- Narinder Singh Sandhu MVC
- Born: 1 September 1932 Narli, Amritsar, Punjab, British India
- Died: 30 March 2018 (aged 85) Chandigarh, India
- Allegiance: Republic of India
- Branch: Indian Army
- Service years: 1953–
- Rank: Brigadier
- Unit: 3rd Cavalry Regiment 65th Armoured Regiment Dogra Regiment
- Commands: 10th Battalion, Dogra Regiment
- Conflicts: Indo-Pakistani War of 1965 Indo-Pakistan War of 1971
- Awards: Maha Vir Chakra Mention in dispatches

= Narinder Singh Sandhu =

Indian Army officer (1932–2018)

Brigadier Narinder Singh Sandhu MVC (1 September 1932 – 30 March 2018) was an Indian Army officer who was awarded the Maha Vir Chakra (MVC), the second-highest Indian military decoration, for gallantry, leadership and devotion to duty during the Indo-Pakistan War of 1971. Sandhu was commissioned into the Indian Army Armoured Corps in 1953, and participated in the Battle of Asal Uttar during the Indo-Pakistani War of 1965, and was mentioned in dispatches. He transferred to the Dogra Regiment in 1970, and it was for his performance as commanding officer of the 10th Battalion, Dogra Regiment during an assault on a fortified Pakistan Army position that he was awarded the MVC. He retired as a brigadier and was active in veterans' and gallantry award recipients' matters until his death of colorectal cancer in 2018.

==Early life and family==
Narinder Singh Sandhu was born on 1 September 1932 at Narli, Amritsar, in the British province of Punjab, the son of Shri Hari Singh. His grandfather, Thakur Singh, was a major in the British Indian Army in World War I during which he was awarded the Military Cross for gallantry; he was subsequently made an Officer of the Most Excellent Order of the British Empire. He attended Khalsa College, Amritsar. His wife's name was Harinder, and they had two children: a son, Sandeep; and a daughter, Mandeep; both were born in 1965. Mandeep married Lieutenant General Alok Singh Kler. Sandhu's uncle and younger brother also served with distinction in the Indian Army.

==Career==
Sandhu was commissioned into the Indian Army Armoured Corps on 13 December 1953. He served with the 3rd Cavalry Regiment and the 65th Armoured Regiment.
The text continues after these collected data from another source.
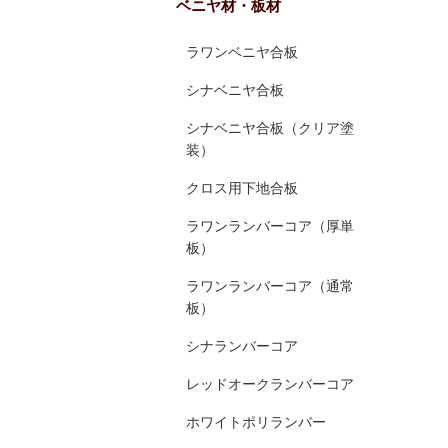
ベニヤ材・板材
ラワンベニヤ合板
シナベニヤ合板
シナベニヤ合板（クリア塗
装）
クロス用下地合板
ラワンランバーコア（厚単
板）
ラワンランバーコア（通常
板）
シナランバーコア
レッドオークランバーコア
ホワイトポリランバー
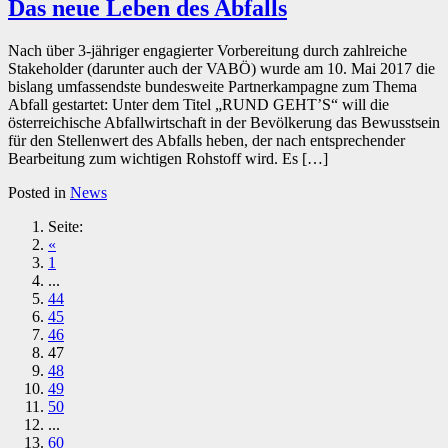
Das neue Leben des Abfalls
Nach über 3-jähriger engagierter Vorbereitung durch zahlreiche
Stakeholder (darunter auch der VABÖ) wurde am 10. Mai 2017 die
bislang umfassendste bundesweite Partnerkampagne zum Thema
Abfall gestartet: Unter dem Titel „RUND GEHT’S“ will die
österreichische Abfallwirtschaft in der Bevölkerung das Bewusstsein
für den Stellenwert des Abfalls heben, der nach entsprechender
Bearbeitung zum wichtigen Rohstoff wird. Es […]
Posted in
News
Seite:
«
1
...
44
45
46
47
48
49
50
...
60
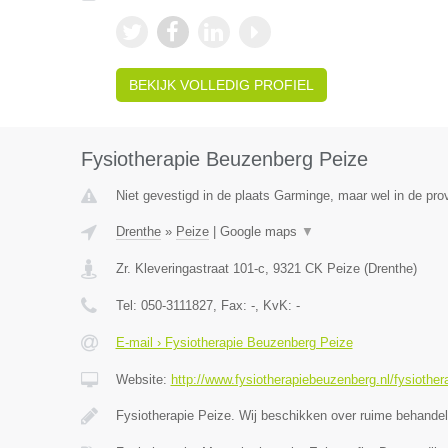
BEKIJK VOLLEDIG PROFIEL
Fysiotherapie Beuzenberg Peize
Niet gevestigd in de plaats Garminge, maar wel in de pro
Drenthe
»
Peize
|
Google maps
▼
Zr. Kleveringastraat 101-c
,
9321 CK
Peize
(
Drenthe
)
Tel:
050-3111827
, Fax:
-
, KvK:
-
E-mail › Fysiotherapie Beuzenberg Peize
Website:
http://www.fysiotherapiebeuzenberg.nl/fysiother
Fysiotherapie Peize. Wij beschikken over ruime behande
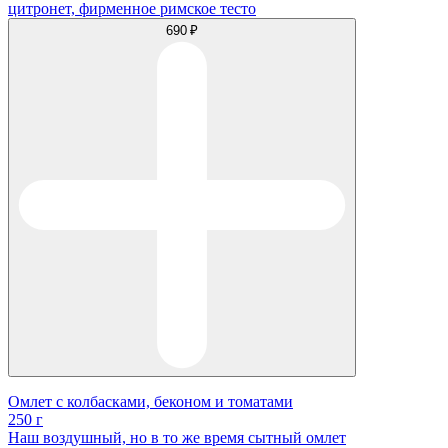
цитронет, фирменное римское тесто
690 ₽
Омлет с колбасками, беконом и томатами
250 г
Наш воздушный, но в то же время сытный омлет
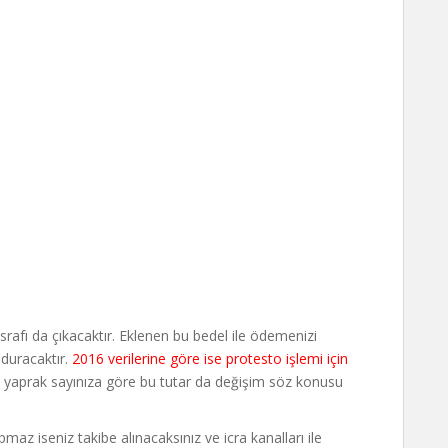
afı da çıkacaktır. Eklenen bu bedel ile ödemenizi
duracaktır.
2016 verilerine göre ise protesto işlemi için
yaprak sayınıza göre bu tutar da değişim söz konusu
 iseniz takibe alınacaksınız ve icra kanalları ile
He served in the Khemkaran sector during the Indo-Pakistani War of 1965, during which he participated in the Battle of Asal Uttar on 8–10 September 1965, and his unit was responsible for destroying several Pakistani M47 Patton tanks for which he was mentioned in dispatches. He transferred to the Dogra Regiment in 1970.

At the time of the Indo-Pakistan War of 1971, he held the rank of lieutenant colonel, commanding the 10th Battalion, Dogra Regiment. As part of Operation Cactus-Lilly, his battalion was tasked to capture an enemy position in the Western Sector, which was located at the eastern end of a bridge over the Ravi River at Dera Baba Nanak. Control of the bridge was considered strategically important because it enabled the Pakistan Army to launch an offensive into India, potentially threatening Pathankot, Beas City and Amritsar.

The Pakistan Army had extensively fortified the position with a network of bunkers that were connected by tunnels, and contained machine guns and anti-tank weapons, and it was strongly held. At 17:30 on 5 December 1971, Sandhu led about 420 men of his battalion in the assault, initially mounted on 21 tanks. The tanks became bogged in the marshes along the Ravi River, so they dismounted and made the remaining 5 km to the bridge on foot. Surprising the defenders with a charge from 15 m, the Indian troops shouted the battle cry "Durga Mata Ki Jai", invoking the Hindu goddess of war, Durga. Sandhu led the assault with "grim determination", and without regard for his own safety, and the assault resulted in fierce fighting during which Sandhu fought from bunker to bunker, and was wounded in the leg. Once the position was captured, he then reorganised his troops despite his wound. During the assault the 10th Battalion suffered five killed and ten wounded; 22 Pakistani defenders were killed and 14 were captured. A large quantity of weapons and ammunition was also captured by the Indians.

For his actions during this operation, Sandhu was commended by the Indian government for his gallantry, leadership and devotion to duty. He was awarded the Maha Vir Chakra, the second-highest award for gallantry available to members of the Indian Armed Forces. The award was promulgated on Independence Day in 1972.

Sandhu later served as the Deputy Director General of the Punjab, Haryana, Himachal Pradesh and Chandigarh National Cadet Corps Directorate. He retired from the army as a brigadier, and after retirement was active in veterans' and gallantry award recipients' matters. He died of colon cancer on 30 March 2018, aged 85 in Chandigarh. A contingent from the 3rd Cavalry and Dogra Regiments formed a ceremonial guard at his funeral, which was also attended by several senior military officers.